My research and campaigning on prostitution and the sex industry has also brought me into contact with many young women who had previously been in care. One told me that the effects of rape by her father that led to her being removed from the family home were compounded by sexual abuse by a care worker. She said that by the time she was 18 and living alone she had been through a "boot camp" for prostitution. ...
Of course not all care home staff have this attitude, and abuse, while still prevalent, has been flagged up as a serious concern since the major inquiries into the problem back in the 1970s and 80s. Many of those who work with looked-after children do a brilliant job in extremely difficult circumstances. But for the 89,000 looked-after children, the care system is simply not good enough."

Sadly, this is not the only case.  There have been cases in Jersey, Ireland, the US and Canada and, I daresay, elsewhere.  Some involved Catholic priests and nuns.


So, once again, the Law of Unintended Consequences strikes. By bringing together lots of vulnerable children, care homes become a magnet to the perverse who see it as an easy collection of their targets.

Tuesday, May 8, 2012

UK social welfare



Soon after the Second World War when, surprisingly, the British electorate rejected Churchill and voted overwhelmingly for Labour, the social welfare state was born. The idea was that society should not ignore those who were too poor or ill to look after themselves and that the state (namely the rest of the population) should support them. That was indeed a laudable idea.


Of course following the Law of Unintended Consequences, today some 60 plus years later, Britain is experiencing a very high proportion of welfare recipients who do not work, have not worked, and are unfit for work.
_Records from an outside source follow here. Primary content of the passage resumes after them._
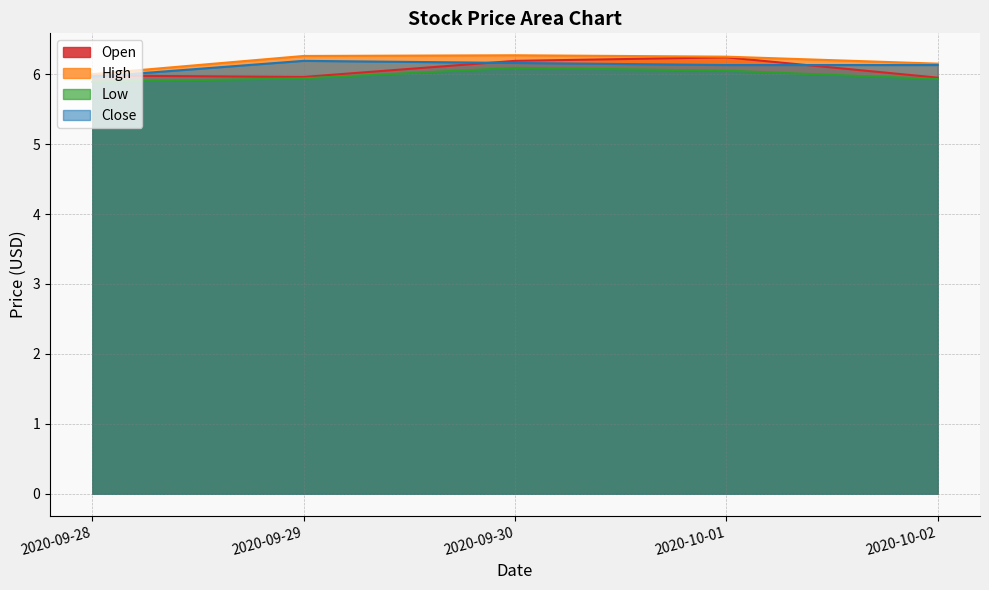

True or false: Low and High cross at least once.

False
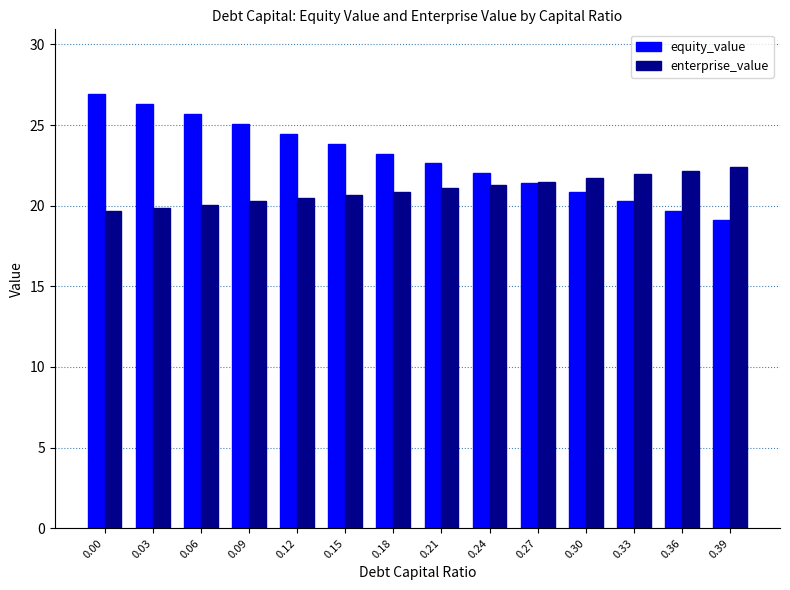

What is the minimum value shown in the chart?

19.1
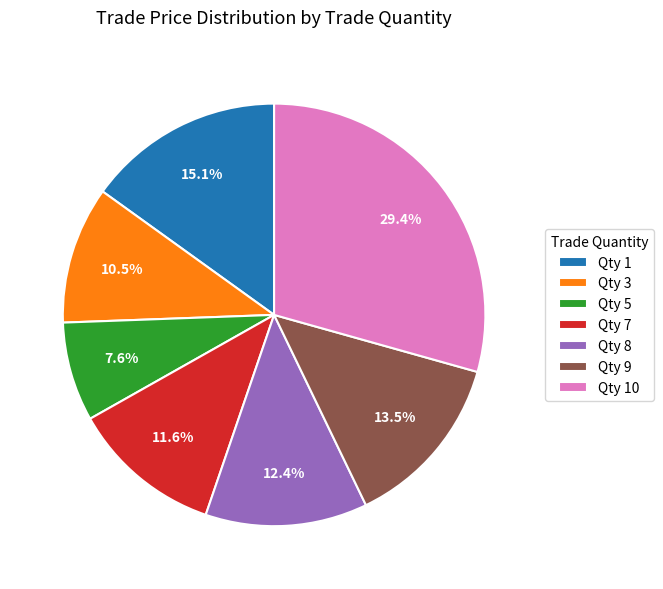

Rank the categories by value from lowest to highest.

Qty 5, Qty 3, Qty 7, Qty 8, Qty 9, Qty 1, Qty 10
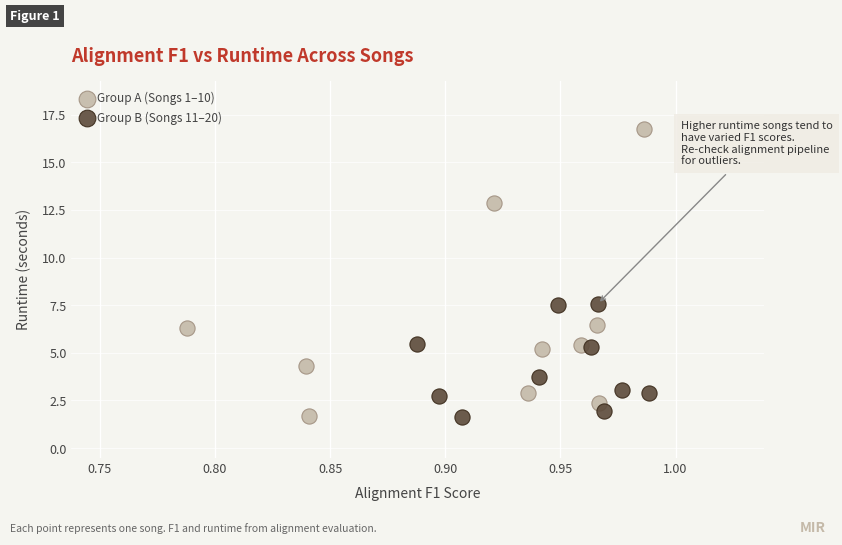

Which series has the largest Y range (max minus min)?

Group A (Songs 1–10)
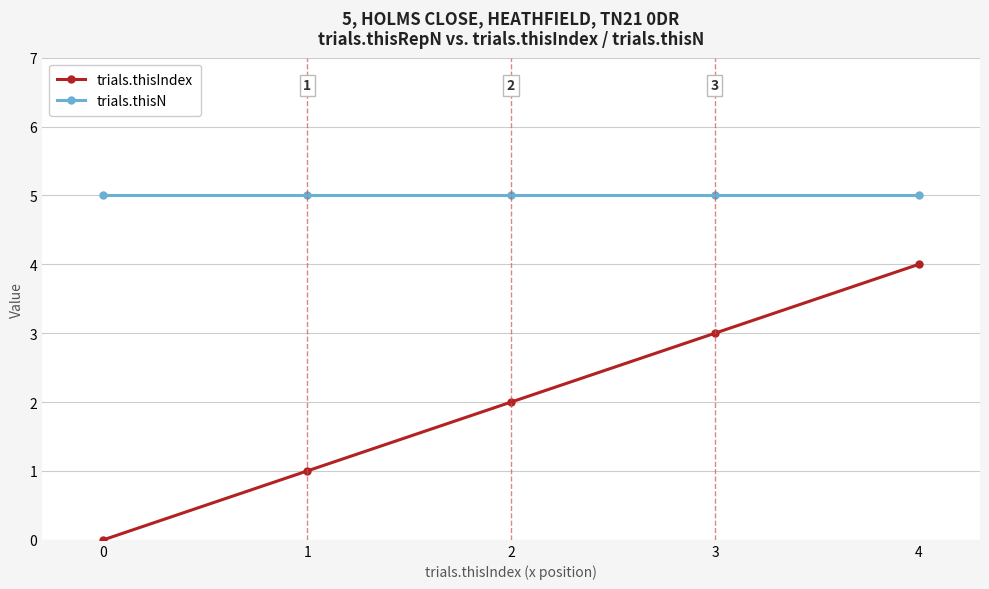

Which series changed the most between 0 and 4?

trials.thisIndex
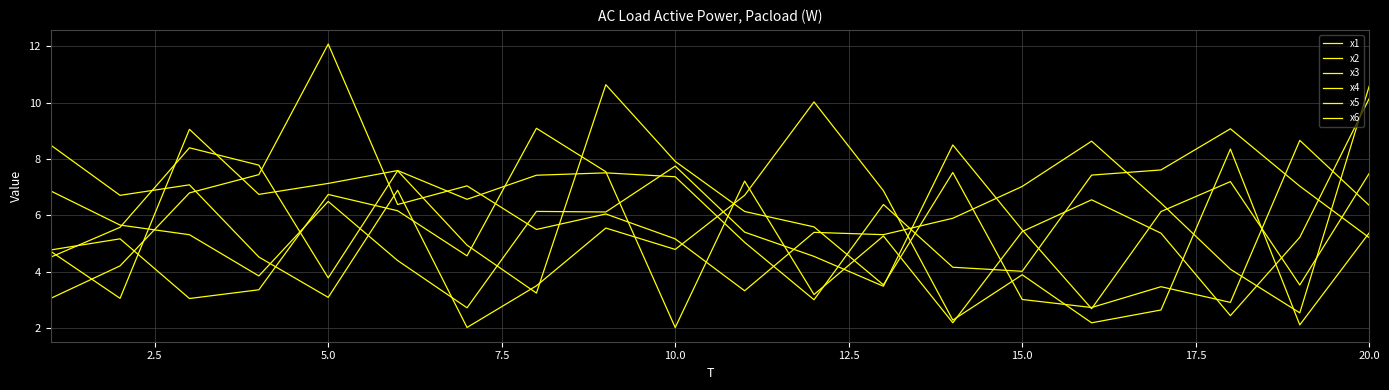

How many lines are shown in the chart?

6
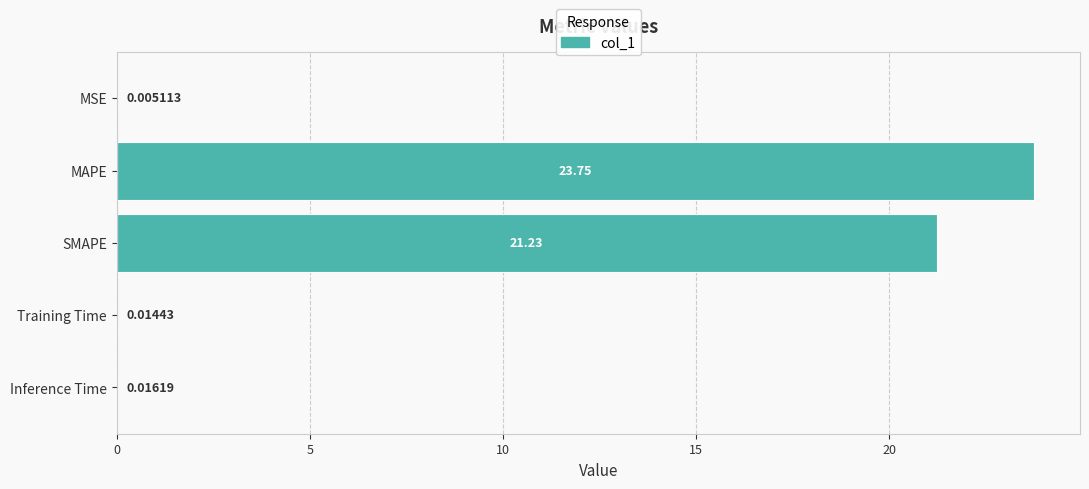

What is the sum of the values at Inference Time and SMAPE?

21.2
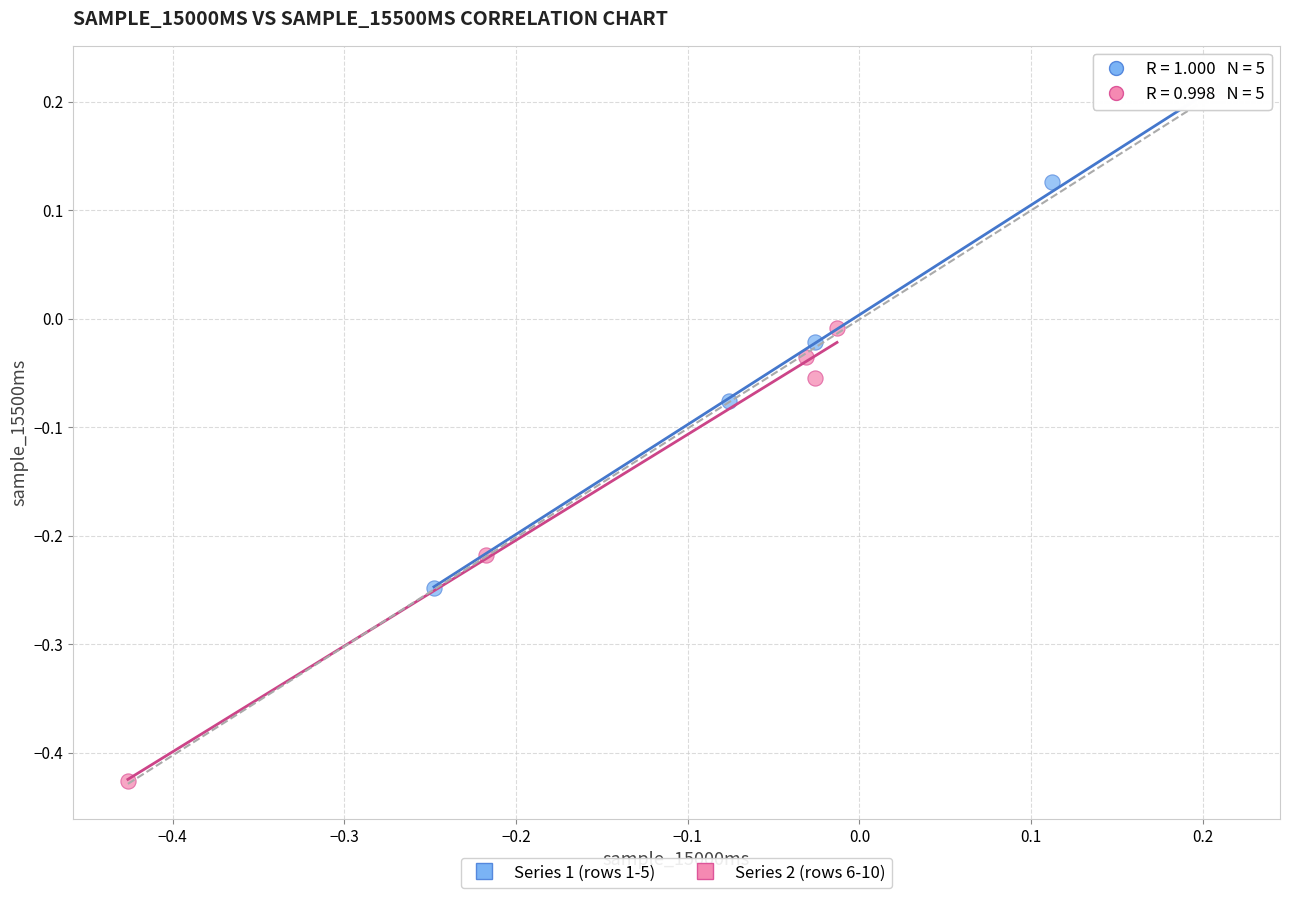

Which series reaches the maximum Y coordinate?

Series 1 (rows 1-5)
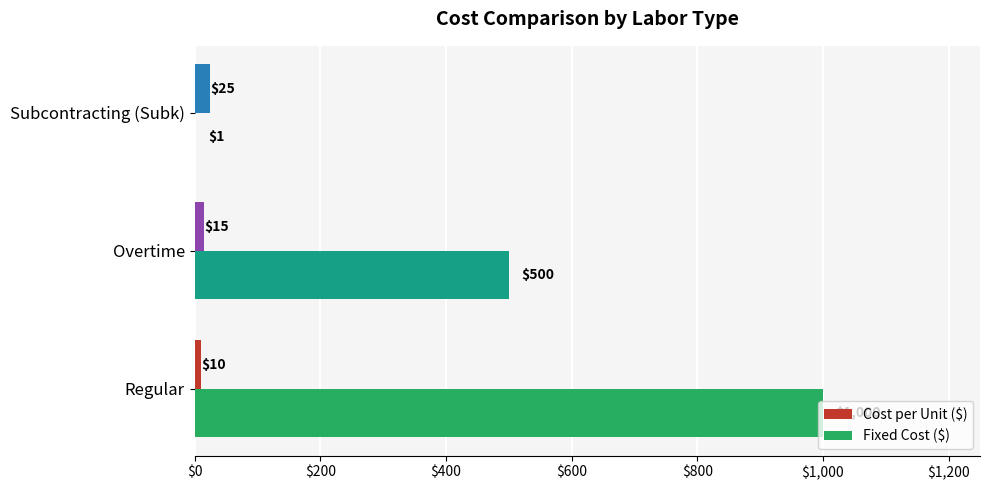

What is the sum of the Fixed Cost ($) values at Overtime and Subcontracting (Subk)?

501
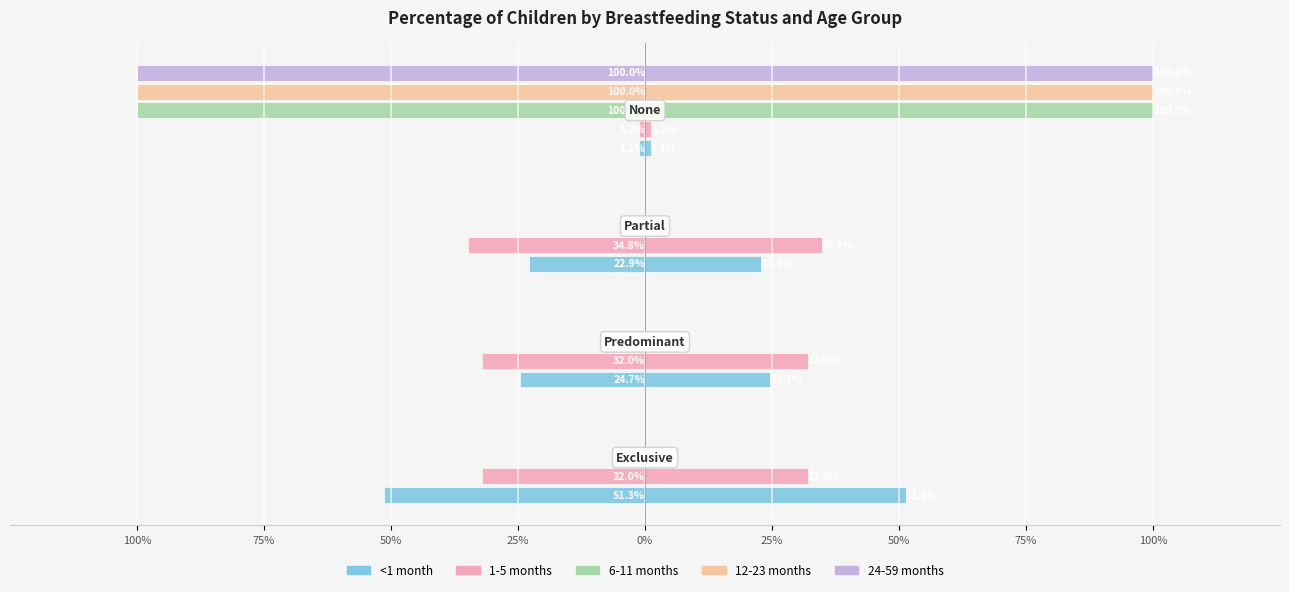

What is the difference between the highest and lowest values at 25%?

1.0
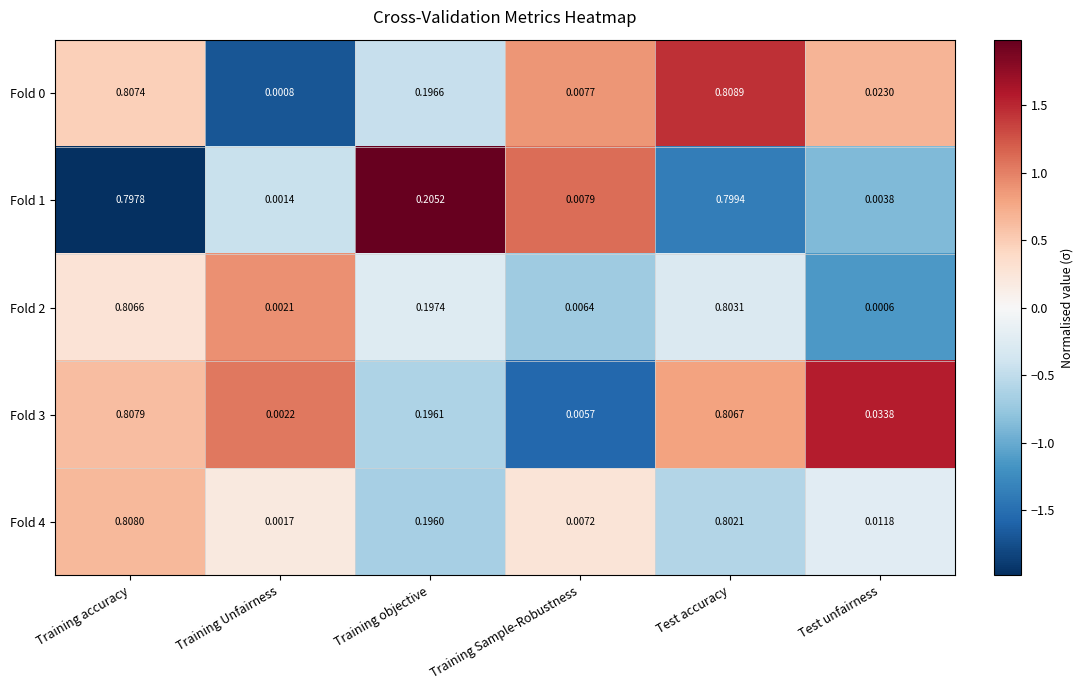

At which category does the chart reach its minimum across all series?

Test unfairness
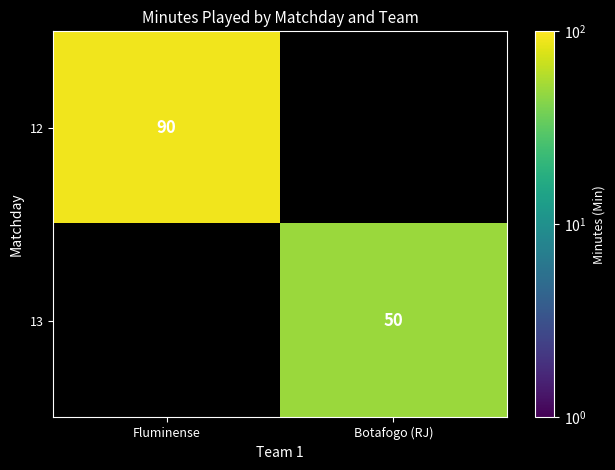

The 13 series shows 24 at Botafogo (RJ). True or false?

False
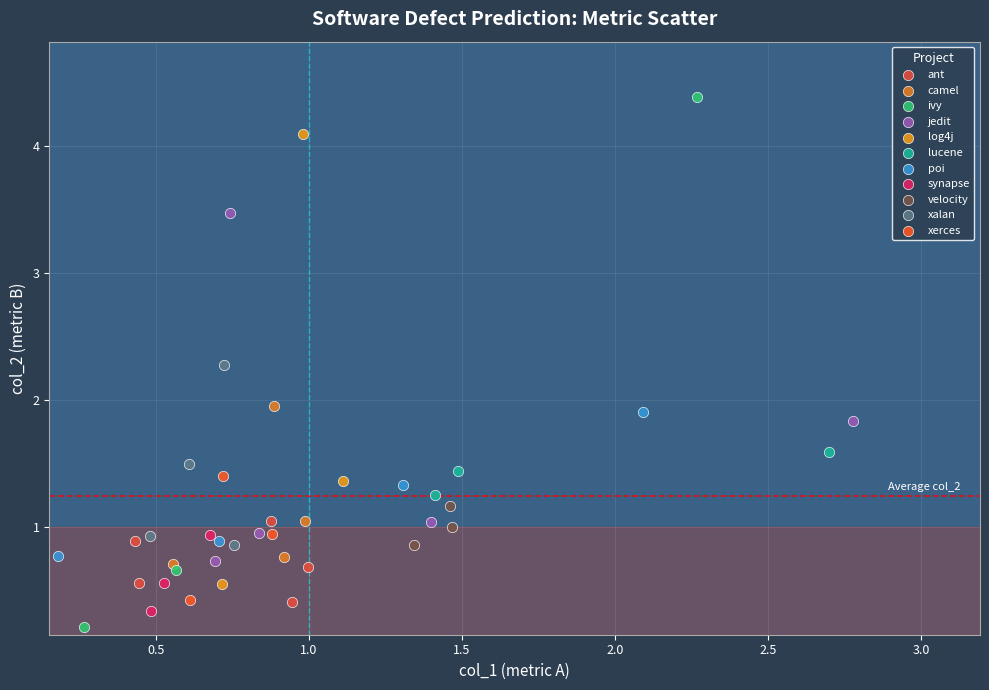

Which series has the largest Y range (max minus min)?

ivy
And in a large proportion of cases, they are sons and daughters of people who have not earned a living; and in a few cases their grandparents did not earn a living. In other words, Britain has institutionalised a dependency culture amongst some of the have not's who, in other words, are condemned to continue to be have not's generation after generation.

There is an old English saying: "Hell is paved with good intentions." Perhaps the British welfare system is one such.

Friday, May 4, 2012

Hanoi's General Giap's "ah ha" moment

A few years after the US pulled out of Vietnam in 1975, General Giap was reported to have said that he now realised what a mistake the Vietnamese army had made in defeating the US. The reason was that the US only helped those it had defeated, like Germany and Japan, but not those who had won!

See - http://unintend-conseq.blogspot.co.uk/2012/05/general-marshall-and-general-macarthur.html




It was not till 1995, 20 years later that the US and Vietnam restored diplomatic relations and finally US aid and support was forthcoming.

Thursday, May 3, 2012

Sub Prime Mortgages



From CBS News, August 31, 2007: "Would you like a mortgage that lends you more than the value of your house?


Would you like it structured so that your first payments are extra low?
If the mortgage weren't structured that way, would you be unable to afford the payments?
Are you convinced that real estate prices will continue to rise?
Do you have a poor credit history?

Congratulations if you answered "Yes" to most or all of those questions! You're an ideal target for a subprime mortgage lender.

Of course, there is a downside amid all the fine print, as hundreds of thousands of American consumers are now finding out. Mortgage delinquencies and foreclosures are way up. Dozens of companies that lent money to anyone with a pulse have gone belly up. And suddenly, some economists are starting to worry that the whole mess could send the U.S. economy into recession."


So, in trying to help the poor Americans to climb up the housing ladder, Fannie Mae and other large mortgage lenders no only caused many of them to lose their houses but triggered a world recession that is still with us four plus years on. Such is a prime (pun intended) example of the law of unintended consequences.